— Work instructions —
The required answer is each line in the entries below where "anchor" occurs.

— The data —

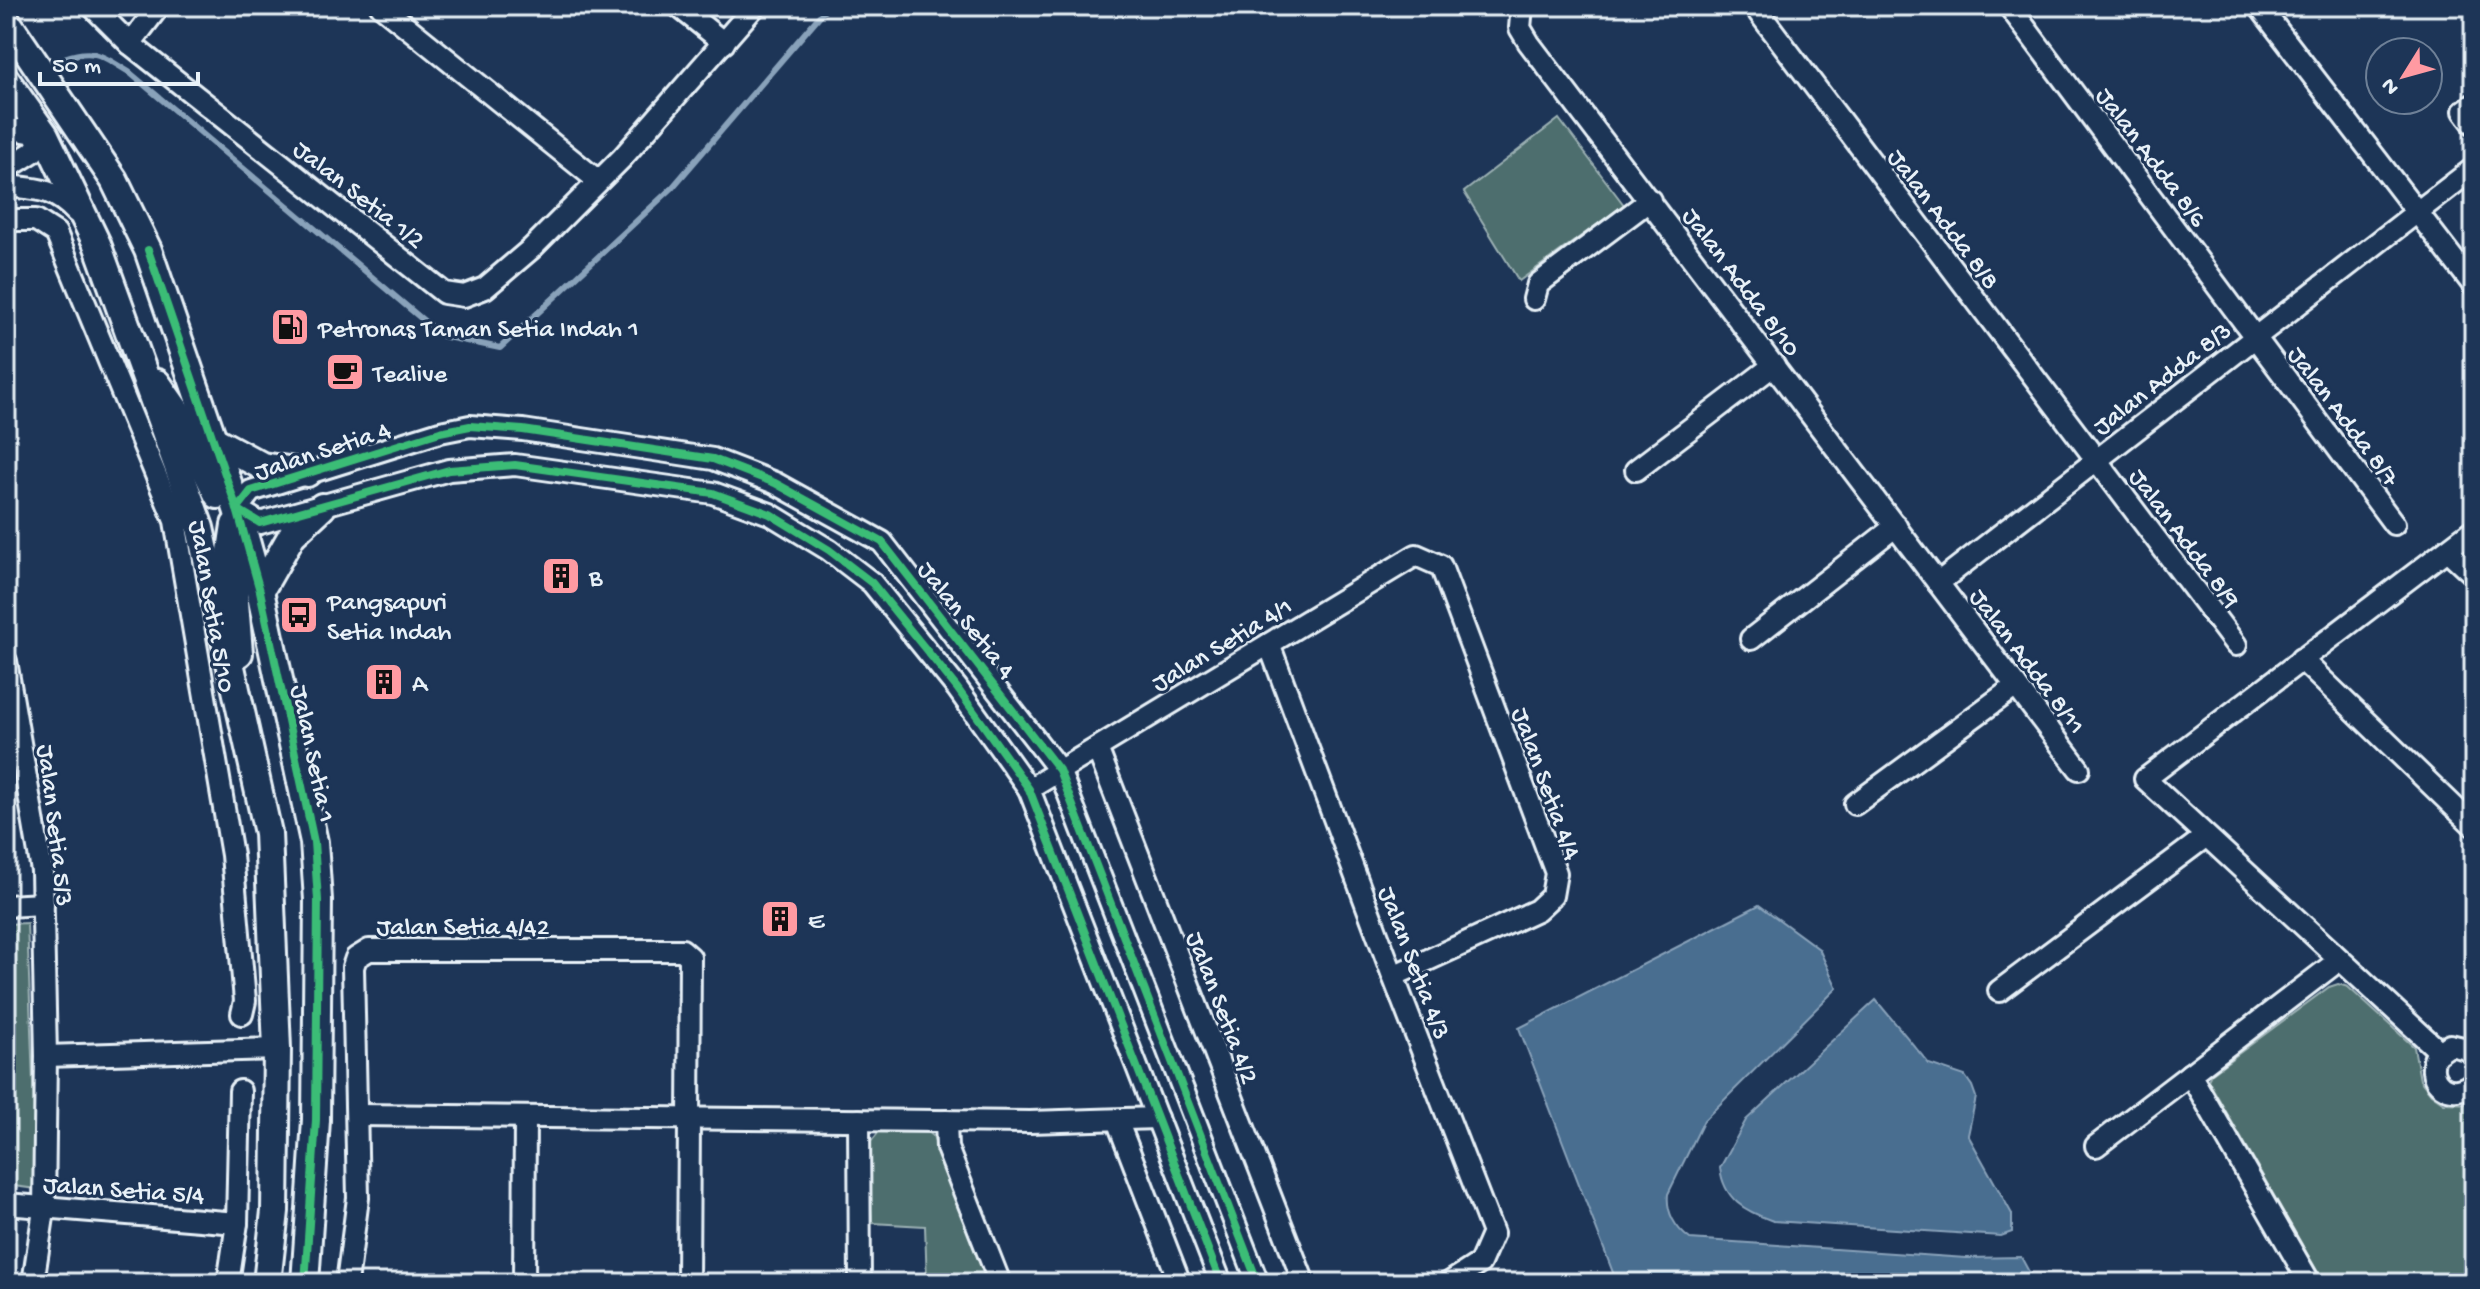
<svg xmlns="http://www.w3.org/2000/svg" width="2480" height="1289" viewBox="0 0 2480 1289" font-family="'Gochi Hand',sans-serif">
	<rect width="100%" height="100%" fill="#1d3557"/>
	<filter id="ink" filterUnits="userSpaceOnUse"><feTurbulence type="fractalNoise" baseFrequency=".0125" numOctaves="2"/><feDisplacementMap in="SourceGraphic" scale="16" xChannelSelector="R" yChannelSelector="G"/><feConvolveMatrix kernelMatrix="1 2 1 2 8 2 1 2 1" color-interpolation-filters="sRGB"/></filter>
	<g filter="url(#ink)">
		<!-- green -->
		<g fill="#4e6e6e" stroke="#9bb0b3" stroke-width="2">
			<path d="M1559,119l65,86 -105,76 -55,-89z"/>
			<path d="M27,923l10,266 -31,-4v-261z"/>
			<path d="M2338,984l10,3 66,60 6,33 11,14 13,9 30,1v179h-150l-116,-203 3,-6 118,-87z"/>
			<path d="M882,1128l45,3 6,5 57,147h-63l-2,-57 -53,-3 -3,-79z"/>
		</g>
		<!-- water -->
		<g fill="#496e90" stroke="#89a2ba" stroke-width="2">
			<path d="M1759,905l60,44 18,39 -133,132 -36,74c-2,18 7,34 22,45l276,19 55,-1 14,26h-418l-98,-255z"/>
			<path d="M1876,1000l53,64 36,12 7,10 4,11 -8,38 44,79v18l-11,4 -228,-15c-28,-10 -49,-21 -53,-53l26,-48z"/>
		</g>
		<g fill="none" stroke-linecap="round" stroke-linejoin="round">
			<!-- stream -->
			<path stroke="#89a2ba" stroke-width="6" d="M64,58c31,-11 38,-2 65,14l313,264 58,12 172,-160 156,-182"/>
			<defs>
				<g id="minor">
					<path d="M92,6l38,38 314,249 20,3 21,-8 47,-40 90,-90 133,-152"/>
					<path d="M381,6l216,174"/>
					<path d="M678,6l46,37"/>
					<path d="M1522,6l-2,22 9,15 550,726"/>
					<path d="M1754,6l482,639"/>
					<path d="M2009,6l385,518"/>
					<path d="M2259,6l215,280"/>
					<path d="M130,44l29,-38"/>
					<path d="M2474,104l-10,7 10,13"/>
					<path d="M6,135l12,-5 27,5 -12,17 -27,17"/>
					<path d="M6,186c33,3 47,2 71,27"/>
					<path d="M6,220h30l20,13 119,288 57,334 13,146 -3,13"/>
					<path d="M1534,299l4,-15 112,-84"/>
					<path d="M1636,470l138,-105"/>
					<path d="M2447,550l27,25"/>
					<path d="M1938,583l536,-415"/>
					<path d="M1751,639l145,-113"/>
					<path d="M1269,644l124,332 100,257 -13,30 -31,20"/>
					<path d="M2301,659l173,167"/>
					<path d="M6,661l36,210 4,185 -2,154 -11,73"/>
					<path d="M1097,748l207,535"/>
					<path d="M1029,789l387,-234 25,11 115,307 -4,23 -15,14 -144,66"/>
					<path d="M1855,804l161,-118"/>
					<path d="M6,906l37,-2"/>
					<path d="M1999,991l206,-154"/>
					<path d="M2439,1051l-294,-272 329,-250"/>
					<path d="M46,1056l231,-7"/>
					<path d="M2474,1056l-7,-7 -17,-4 -14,10c-13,27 17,48 38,26"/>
					<path d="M2190,1074l120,209"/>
					<path d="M357,1115l673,7 127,-4"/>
					<path d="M859,1120l1,163"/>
					<path d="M1117,1120l63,163"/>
					<path d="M946,1121l1,27 53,135"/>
					<path d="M2096,1146l242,-185"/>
					<path d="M6,1204l231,19"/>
					<path d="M228,1283l9,-60 3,-132"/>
					<path d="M347,1283l11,-85 -5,-231 3,-9 13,-8h313l8,7 -2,326"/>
					<path d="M524,1283l1,-164"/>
					<path d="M1221,1283l-192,-494 -72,-101 -85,-105 -43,-33 -59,-36 -57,-21 -198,-28 -66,5 -189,53 -23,-14 14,-18 189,-59 30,-6 53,4 190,29 62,24 107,59 177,228 199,513"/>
				</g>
				<g id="major">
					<path d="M6,20l108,160 34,70 89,259 23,82 54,251 4,58 -2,220 -11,163"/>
					<path d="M6,80l39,55 52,109 103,284 68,305 9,216 -2,162 -8,72"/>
					<path d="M157,383l21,30 40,82"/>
					<path d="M212,439l50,27 45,7"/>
					<path d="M235,525l-4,26 8,102"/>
					<path d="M260,591l32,-56 30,-28"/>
				</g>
			</defs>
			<!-- minor casing -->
			<use href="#minor" stroke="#e8f1f8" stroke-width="26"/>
			<!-- major casing -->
			<use href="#major" stroke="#e8f1f8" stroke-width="32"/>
			<!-- minor -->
			<use href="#minor" stroke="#1d3557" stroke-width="20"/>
			<!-- major -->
			<use href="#major" stroke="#1d3557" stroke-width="26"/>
			<defs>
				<g id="cycleway">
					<path d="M148,250l89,259 23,82 54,251 4,58 -2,220 -11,163"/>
					<path d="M237,509l14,-18 189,-59 30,-6 53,4 190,29 62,24 107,59 177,228 199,513"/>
					<path d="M237,509l23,14 189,-53 66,-5 198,28 57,21 59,36 43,33 85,105 72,101 192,494"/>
				</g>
			</defs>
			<!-- cycleway casing -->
			<use href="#cycleway" stroke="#1d3557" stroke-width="13"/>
			<!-- cycleway -->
			<use href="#cycleway" stroke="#3abd76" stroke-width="8"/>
		</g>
	</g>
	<!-- icons -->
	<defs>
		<symbol id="fuel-square" viewBox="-11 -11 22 22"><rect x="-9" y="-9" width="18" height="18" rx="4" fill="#ff9aa2" stroke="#1d3557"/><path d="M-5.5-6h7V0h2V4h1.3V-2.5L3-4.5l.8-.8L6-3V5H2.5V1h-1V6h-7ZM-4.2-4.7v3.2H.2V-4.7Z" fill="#111"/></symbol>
		<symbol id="cafe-square" viewBox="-11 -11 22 22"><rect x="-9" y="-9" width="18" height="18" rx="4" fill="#ff9aa2" stroke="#1d3557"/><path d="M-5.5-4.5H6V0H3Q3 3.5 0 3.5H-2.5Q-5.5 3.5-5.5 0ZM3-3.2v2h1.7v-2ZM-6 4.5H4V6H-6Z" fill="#111"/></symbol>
		<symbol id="building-square" viewBox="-11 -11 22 22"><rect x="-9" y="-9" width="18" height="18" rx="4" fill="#ff9aa2" stroke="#1d3557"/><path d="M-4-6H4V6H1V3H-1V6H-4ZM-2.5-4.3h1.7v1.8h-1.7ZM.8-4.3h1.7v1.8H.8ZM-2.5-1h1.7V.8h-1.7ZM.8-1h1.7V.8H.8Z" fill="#111"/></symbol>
		<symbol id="bus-square" viewBox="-11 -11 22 22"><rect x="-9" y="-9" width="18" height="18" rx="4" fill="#ff9aa2" stroke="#1d3557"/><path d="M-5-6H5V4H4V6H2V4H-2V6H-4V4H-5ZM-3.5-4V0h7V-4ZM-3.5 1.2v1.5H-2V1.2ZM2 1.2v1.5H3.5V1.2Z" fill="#111"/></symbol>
	</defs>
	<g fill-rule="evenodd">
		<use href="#fuel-square" x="268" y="305" width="44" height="44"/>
		<use href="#cafe-square" x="323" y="350" width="44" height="44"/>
		<use href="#building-square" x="539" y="554" width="44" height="44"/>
		<use href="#bus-square" x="277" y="593" width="44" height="44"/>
		<use href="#building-square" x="362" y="660" width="44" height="44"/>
		<use href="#building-square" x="758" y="897" width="44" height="44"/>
	</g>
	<g text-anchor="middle" stroke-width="6" stroke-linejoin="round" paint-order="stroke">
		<!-- street labels -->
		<g font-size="26" fill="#e8f1f8" stroke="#1d3557">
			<text transform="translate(2153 156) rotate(53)" y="9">Jalan Adda 8/6</text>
			<text transform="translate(360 193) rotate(38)" y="9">Jalan Setia 1/2</text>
			<text transform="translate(1945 218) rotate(53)" y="9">Jalan Adda 8/8</text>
			<text transform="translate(1743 281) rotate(53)" y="9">Jalan Adda 8/10</text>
			<text transform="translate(2161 377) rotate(-38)" y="9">Jalan Adda 8/3</text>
			<text transform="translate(2345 415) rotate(53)" y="9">Jalan Adda 8/7</text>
			<text transform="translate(322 449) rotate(-18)" y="9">Jalan Setia 4</text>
			<text transform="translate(2186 537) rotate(53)" y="9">Jalan Adda 8/9</text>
			<text transform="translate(214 606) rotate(80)" y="9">Jalan Setia 5/10</text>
			<text transform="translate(968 619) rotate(52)" y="9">Jalan Setia 4</text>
			<text transform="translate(1221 643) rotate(-31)" y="9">Jalan Setia 4/1</text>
			<text transform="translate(2029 660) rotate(53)" y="9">Jalan Adda 8/11</text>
			<text transform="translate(315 753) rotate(78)" y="9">Jalan Setia 1</text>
			<text transform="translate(1548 783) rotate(70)" y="9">Jalan Setia 4/4</text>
			<text transform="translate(57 825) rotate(83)" y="9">Jalan Setia 5/3</text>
			<text x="463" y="934">Jalan Setia 4/42</text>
			<text transform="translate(1416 962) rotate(69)" y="9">Jalan Setia 4/3</text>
			<text transform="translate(1224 1007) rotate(69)" y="9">Jalan Setia 4/2</text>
			<text transform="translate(124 1188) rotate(4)" y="9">Jalan Setia 5/4</text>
		</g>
		<!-- poi labels -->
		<g font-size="26" fill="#e8f1f8" stroke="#1d3557" text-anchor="start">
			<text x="318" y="336">Petronas Taman Setia Indah 1</text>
			<text x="373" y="381">Tealive</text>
			<text x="589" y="585">B</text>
			<text x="327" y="609">Pangsapuri<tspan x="327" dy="30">Setia Indah</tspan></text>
			<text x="412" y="691">A</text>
			<text x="808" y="928">E</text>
		</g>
	</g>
	<!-- margin -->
	<rect width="2480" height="1289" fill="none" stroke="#1d3557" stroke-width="32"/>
	<rect x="16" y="16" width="2448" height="1257" fill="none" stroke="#e8f1f8" stroke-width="3" filter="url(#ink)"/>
	<!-- north arrow -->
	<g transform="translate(2404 76) rotate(233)"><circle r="38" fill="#1d3557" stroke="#6e8097" stroke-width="2"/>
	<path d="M0-6L14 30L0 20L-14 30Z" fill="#ff9aa2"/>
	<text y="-12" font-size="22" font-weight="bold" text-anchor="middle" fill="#e8f1f8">N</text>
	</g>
	<!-- scale -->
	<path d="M40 72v12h158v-12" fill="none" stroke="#e8f1f8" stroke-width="4"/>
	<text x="52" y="72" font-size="24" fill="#e8f1f8" stroke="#1d3557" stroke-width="6" paint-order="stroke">50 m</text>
</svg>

— Solved problem —
	<g text-anchor="middle" stroke-width="6" stroke-linejoin="round" paint-order="stroke">
		<g font-size="26" fill="#e8f1f8" stroke="#1d3557" text-anchor="start">
	<text y="-12" font-size="22" font-weight="bold" text-anchor="middle" fill="#e8f1f8">N</text>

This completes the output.